Brandon Learning Centre
- Motto: "Speaking of Success"
- Type: The first and the only English Speaking Board school in HK
- Established: 2006
- Students: students of all ages (from 4 - adult)
- Location: Causeway Bay, Hong Kong 22°16′37.7″N 114°10′54.5″E﻿ / ﻿22.277139°N 114.181806°E
- Affiliations: English Speaking Board
- Website: www.brandoncentre.com

= Brandon Learning Centre =

The Brandon Learning Centre is the first school in Hong Kong to offer public speaking classes based around English Speaking Board assessments. The English Speaking Board was founded in 1954 and the qualifications are regulated by the UK Office of Qualifications and Examinations Regulation

The school was founded with the aim of developing confidence in spoken English and preparing students for overseas studies. The initial opening was supported by InvestHK and the school is regulated by the Education Bureau. A second centre opened in Jordan, Kowloon in 2011 and Brandon operates a joint venture programme in China.

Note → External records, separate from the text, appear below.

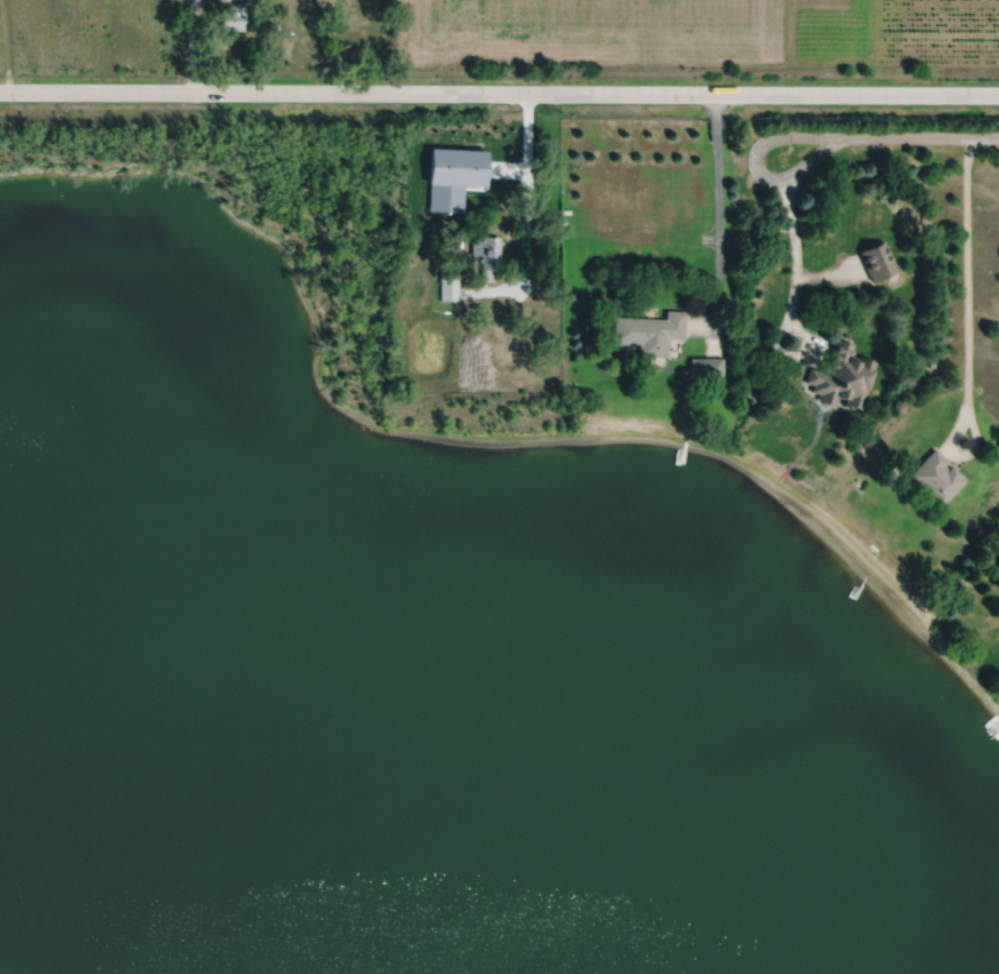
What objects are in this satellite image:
building: (250, 1)
building: (233, 16)
road: (192, 44)
road: (499, 91)
road: (918, 136)
road: (756, 164)
road: (717, 210)
road: (528, 213)
road: (795, 250)
building: (486, 251)
building: (876, 258)
building: (448, 284)
building: (649, 330)
road: (966, 330)
road: (802, 349)
building: (705, 364)
building: (841, 374)
building: (936, 475)

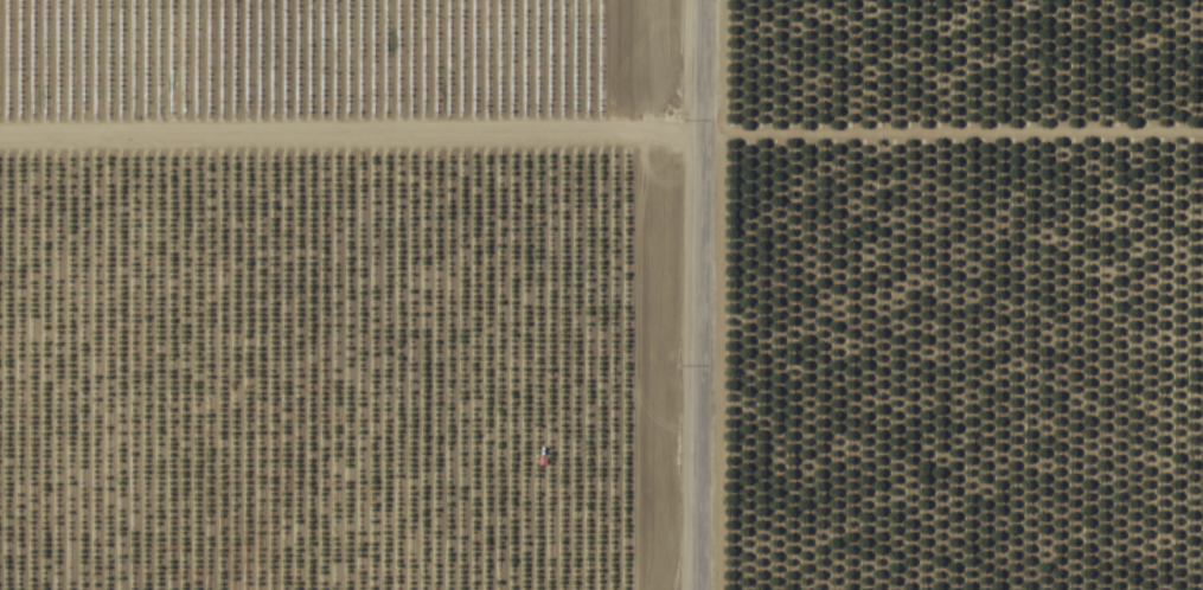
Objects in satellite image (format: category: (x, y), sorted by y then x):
road: (601, 122)
road: (696, 295)

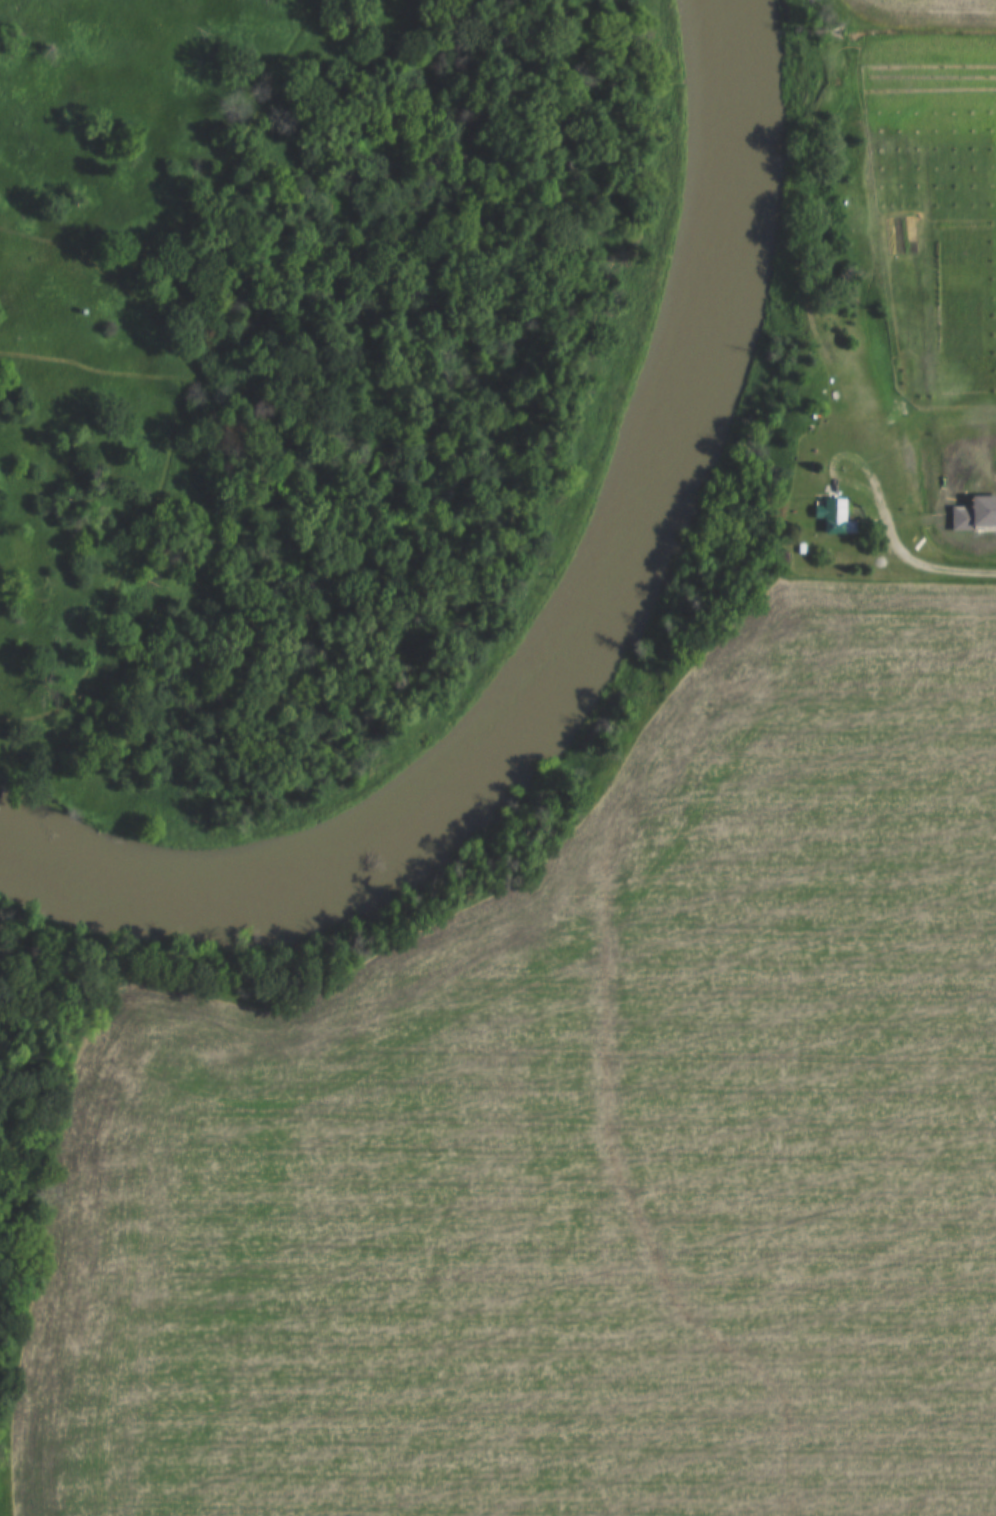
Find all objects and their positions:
building: (832, 517)
road: (916, 564)
river: (576, 646)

The curriculum expanded to include preparation for entry to British, Australian, Canadian and U.S. schools and in 2007 the school began offering both Common Entrance examinations run by the Independent Schools Examination Board including the ISEB pre-test, and Winchester College Entrance examinations. Of the 300+ students enrolled at any one time, between 25 - 35% leave Hong Kong to attend overseas schools including Eton College, Winchester College, Radley College, Cheltenham Ladies' College, Wycombe Abbey, Westminster School, Tonbridge School, Oundle School, Downe House School, Summerfields, Pilgrims and Cothill.

Students compete in a number of external speech competitions including the Hong Kong Schools Speech Festival. The school also holds biannual shows at the Hong Kong Club which benefit Helping Hand, a charity caring for the elderly and Operation Santa Claus which supports a number of Hong Kong charities

Teachers are recruited from the United Kingdom. Students are from varied of backgrounds and range in age from 4 - 13. The school also provides lessons in speech and drama to local schools including Queen's College, Hong Kong, La Salle College, Diocesan Boys' Primary Division Independent Schools Foundation Academy and the Victoria and Shanghai Academy Victoria Educational Organisation.